Isolating tenants with Postgres row-level security.
Multi-tenant isolation that lives in your application code is isolation you can forget to apply. One missing WHERE tenant_id = ? and a bug becomes a data breach. The more durable answer is to make the database itself refuse to return rows that are not yours.
The trap: a superuser app
Like a lot of systems, the platform started out connecting to Postgres as a privileged role. That is convenient and quietly dangerous: a privileged role bypasses row-level security entirely, so even if you write the policies, they do nothing. Isolation ends up resting on every query being written correctly, forever, by everyone.
The fix: least privilege plus forced RLS
The platform moved the application to a dedicated, least-privilege database role that owns the tables and runs with row-level security forced. With FORCE, even the table owner is subject to the policies. Each row is scoped to its tenant and user, and the database evaluates that scoping on every read and write — not the application.
- The app role can no longer see across tenants, even with a crafted or buggy query.
- A forgotten filter in application code is no longer a breach; the database still withholds the rows.

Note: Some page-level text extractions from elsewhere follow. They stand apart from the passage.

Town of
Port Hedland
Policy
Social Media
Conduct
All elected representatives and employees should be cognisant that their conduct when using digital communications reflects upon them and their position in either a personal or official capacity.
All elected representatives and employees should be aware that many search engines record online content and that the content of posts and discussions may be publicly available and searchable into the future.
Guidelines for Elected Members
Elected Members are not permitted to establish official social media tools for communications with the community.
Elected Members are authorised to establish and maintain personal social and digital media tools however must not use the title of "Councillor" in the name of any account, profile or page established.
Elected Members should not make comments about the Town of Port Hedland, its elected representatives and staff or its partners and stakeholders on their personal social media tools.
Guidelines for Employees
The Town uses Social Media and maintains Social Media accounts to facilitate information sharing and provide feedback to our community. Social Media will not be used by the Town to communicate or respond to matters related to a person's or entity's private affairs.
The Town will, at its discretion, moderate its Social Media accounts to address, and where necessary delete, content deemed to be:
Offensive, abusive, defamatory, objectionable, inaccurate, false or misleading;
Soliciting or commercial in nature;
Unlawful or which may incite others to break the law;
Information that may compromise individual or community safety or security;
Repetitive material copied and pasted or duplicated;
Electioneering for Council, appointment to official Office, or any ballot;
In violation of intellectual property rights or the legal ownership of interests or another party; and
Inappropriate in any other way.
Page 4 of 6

- Personal task data is partitioned per user on top of the tenant boundary.
What it cost
Moving off a superuser connection is not free. Ownership, grants, and policies have to be right across the whole schema, and a migration has to wall every table at once — a partial rollout is worse than none. The payoff is that isolation becomes a property of the system rather than a discipline the team has to sustain query by query.
Where it fits
This is one layer of the isolation story. Above it sits a ticketed data broker, so agents never touch personal data directly — they request scoped, attributable access. Identity is handled with OIDC/Keycloak in front. Row-level security is the floor the rest stands on.